## Problem description:
Each record should appear again in the response exactly as it does in the original.

Start of Data for review

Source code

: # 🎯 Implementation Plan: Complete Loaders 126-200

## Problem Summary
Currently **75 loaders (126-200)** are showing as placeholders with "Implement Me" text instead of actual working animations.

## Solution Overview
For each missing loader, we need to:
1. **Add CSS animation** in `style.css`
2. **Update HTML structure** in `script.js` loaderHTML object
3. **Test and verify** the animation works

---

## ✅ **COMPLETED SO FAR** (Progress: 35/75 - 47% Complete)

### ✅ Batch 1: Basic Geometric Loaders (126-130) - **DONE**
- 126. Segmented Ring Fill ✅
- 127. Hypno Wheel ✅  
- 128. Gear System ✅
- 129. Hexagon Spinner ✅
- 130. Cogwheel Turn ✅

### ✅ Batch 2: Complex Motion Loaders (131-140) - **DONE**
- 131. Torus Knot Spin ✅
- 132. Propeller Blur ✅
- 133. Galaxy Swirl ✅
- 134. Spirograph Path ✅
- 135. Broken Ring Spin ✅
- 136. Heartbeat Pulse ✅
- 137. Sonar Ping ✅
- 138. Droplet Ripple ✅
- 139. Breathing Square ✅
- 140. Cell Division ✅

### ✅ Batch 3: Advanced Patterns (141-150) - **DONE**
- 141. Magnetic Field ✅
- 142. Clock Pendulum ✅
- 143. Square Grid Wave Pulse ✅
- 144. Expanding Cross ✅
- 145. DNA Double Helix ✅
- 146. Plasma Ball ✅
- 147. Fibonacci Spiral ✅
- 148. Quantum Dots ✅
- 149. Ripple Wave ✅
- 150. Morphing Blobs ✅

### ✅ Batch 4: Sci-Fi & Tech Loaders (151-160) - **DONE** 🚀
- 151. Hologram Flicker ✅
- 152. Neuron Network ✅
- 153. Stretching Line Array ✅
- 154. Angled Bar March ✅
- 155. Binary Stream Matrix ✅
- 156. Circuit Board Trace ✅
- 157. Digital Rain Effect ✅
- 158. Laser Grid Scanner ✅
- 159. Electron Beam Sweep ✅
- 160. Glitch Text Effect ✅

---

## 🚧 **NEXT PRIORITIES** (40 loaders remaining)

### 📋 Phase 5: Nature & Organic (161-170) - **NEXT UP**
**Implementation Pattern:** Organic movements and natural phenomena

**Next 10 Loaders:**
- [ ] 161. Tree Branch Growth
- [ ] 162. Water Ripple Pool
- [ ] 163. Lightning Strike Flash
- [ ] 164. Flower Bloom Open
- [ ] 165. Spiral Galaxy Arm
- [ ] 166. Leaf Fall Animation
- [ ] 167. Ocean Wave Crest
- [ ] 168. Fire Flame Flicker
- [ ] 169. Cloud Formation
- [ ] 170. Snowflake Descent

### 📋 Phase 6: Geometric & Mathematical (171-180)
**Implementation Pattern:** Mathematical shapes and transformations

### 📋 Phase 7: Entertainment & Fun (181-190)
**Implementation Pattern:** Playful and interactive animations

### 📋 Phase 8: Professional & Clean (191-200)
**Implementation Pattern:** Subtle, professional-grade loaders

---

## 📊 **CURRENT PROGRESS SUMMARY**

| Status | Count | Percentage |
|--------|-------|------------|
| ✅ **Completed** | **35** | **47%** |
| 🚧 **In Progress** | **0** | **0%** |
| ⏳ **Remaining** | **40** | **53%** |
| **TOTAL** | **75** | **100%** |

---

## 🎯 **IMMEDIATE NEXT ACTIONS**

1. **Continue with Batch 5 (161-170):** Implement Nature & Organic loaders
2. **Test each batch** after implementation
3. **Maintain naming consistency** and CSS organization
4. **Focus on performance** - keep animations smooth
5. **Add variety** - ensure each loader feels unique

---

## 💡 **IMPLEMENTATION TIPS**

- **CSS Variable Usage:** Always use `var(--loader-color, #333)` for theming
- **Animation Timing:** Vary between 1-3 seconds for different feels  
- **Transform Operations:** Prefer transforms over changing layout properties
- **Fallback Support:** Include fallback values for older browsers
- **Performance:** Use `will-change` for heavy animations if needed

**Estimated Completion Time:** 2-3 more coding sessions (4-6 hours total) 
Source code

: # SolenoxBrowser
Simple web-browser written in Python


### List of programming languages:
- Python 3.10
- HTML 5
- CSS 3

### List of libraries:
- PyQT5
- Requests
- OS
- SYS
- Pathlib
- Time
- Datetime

End of Data for review

## Solution to this exercise:
Source code

: # 🎯 Implementation Plan: Complete Loaders 126-200

## Problem Summary
Currently **75 loaders (126-200)** are showing as placeholders with "Implement Me" text instead of actual working animations.

## Solution Overview
For each missing loader, we need to:
1. **Add CSS animation** in `style.css`
2. **Update HTML structure** in `script.js` loaderHTML object
3. **Test and verify** the animation works

---

## ✅ **COMPLETED SO FAR** (Progress: 35/75 - 47% Complete)

### ✅ Batch 1: Basic Geometric Loaders (126-130) - **DONE**
- 126. Segmented Ring Fill ✅
- 127. Hypno Wheel ✅  
- 128. Gear System ✅
- 129. Hexagon Spinner ✅
- 130. Cogwheel Turn ✅

### ✅ Batch 2: Complex Motion Loaders (131-140) - **DONE**
- 131. Torus Knot Spin ✅
- 132. Propeller Blur ✅
- 133. Galaxy Swirl ✅
- 134. Spirograph Path ✅
- 135. Broken Ring Spin ✅
- 136. Heartbeat Pulse ✅
- 137. Sonar Ping ✅
- 138. Droplet Ripple ✅
- 139. Breathing Square ✅
- 140. Cell Division ✅

### ✅ Batch 3: Advanced Patterns (141-150) - **DONE**
- 141. Magnetic Field ✅
- 142. Clock Pendulum ✅
- 143. Square Grid Wave Pulse ✅
- 144. Expanding Cross ✅
- 145. DNA Double Helix ✅
- 146. Plasma Ball ✅
- 147. Fibonacci Spiral ✅
- 148. Quantum Dots ✅
- 149. Ripple Wave ✅
- 150. Morphing Blobs ✅

### ✅ Batch 4: Sci-Fi & Tech Loaders (151-160) - **DONE** 🚀
- 151. Hologram Flicker ✅
- 152. Neuron Network ✅
- 153. Stretching Line Array ✅
- 154. Angled Bar March ✅
- 155. Binary Stream Matrix ✅
- 156. Circuit Board Trace ✅
- 157. Digital Rain Effect ✅
- 158. Laser Grid Scanner ✅
- 159. Electron Beam Sweep ✅
- 160. Glitch Text Effect ✅

---

## 🚧 **NEXT PRIORITIES** (40 loaders remaining)

### 📋 Phase 5: Nature & Organic (161-170) - **NEXT UP**
**Implementation Pattern:** Organic movements and natural phenomena

**Next 10 Loaders:**
- [ ] 161. Tree Branch Growth
- [ ] 162. Water Ripple Pool
- [ ] 163. Lightning Strike Flash
- [ ] 164. Flower Bloom Open
- [ ] 165. Spiral Galaxy Arm
- [ ] 166. Leaf Fall Animation
- [ ] 167. Ocean Wave Crest
- [ ] 168. Fire Flame Flicker
- [ ] 169. Cloud Formation
- [ ] 170. Snowflake Descent

### 📋 Phase 6: Geometric & Mathematical (171-180)
**Implementation Pattern:** Mathematical shapes and transformations

### 📋 Phase 7: Entertainment & Fun (181-190)
**Implementation Pattern:** Playful and interactive animations

### 📋 Phase 8: Professional & Clean (191-200)
**Implementation Pattern:** Subtle, professional-grade loaders

---

## 📊 **CURRENT PROGRESS SUMMARY**

| Status | Count | Percentage |
|--------|-------|------------|
| ✅ **Completed** | **35** | **47%** |
| 🚧 **In Progress** | **0** | **0%** |
| ⏳ **Remaining** | **40** | **53%** |
| **TOTAL** | **75** | **100%** |

---

## 🎯 **IMMEDIATE NEXT ACTIONS**

1. **Continue with Batch 5 (161-170):** Implement Nature & Organic loaders
2. **Test each batch** after implementation
3. **Maintain naming consistency** and CSS organization
4. **Focus on performance** - keep animations smooth
5. **Add variety** - ensure each loader feels unique

---

## 💡 **IMPLEMENTATION TIPS**

- **CSS Variable Usage:** Always use `var(--loader-color, #333)` for theming
- **Animation Timing:** Vary between 1-3 seconds for different feels  
- **Transform Operations:** Prefer transforms over changing layout properties
- **Fallback Support:** Include fallback values for older browsers
- **Performance:** Use `will-change` for heavy animations if needed

**Estimated Completion Time:** 2-3 more coding sessions (4-6 hours total) 
Source code

: # SolenoxBrowser
Simple web-browser written in Python


### List of programming languages:
- Python 3.10
- HTML 5
- CSS 3

### List of libraries:
- PyQT5
- Requests
- OS
- SYS
- Pathlib
- Time
- Datetime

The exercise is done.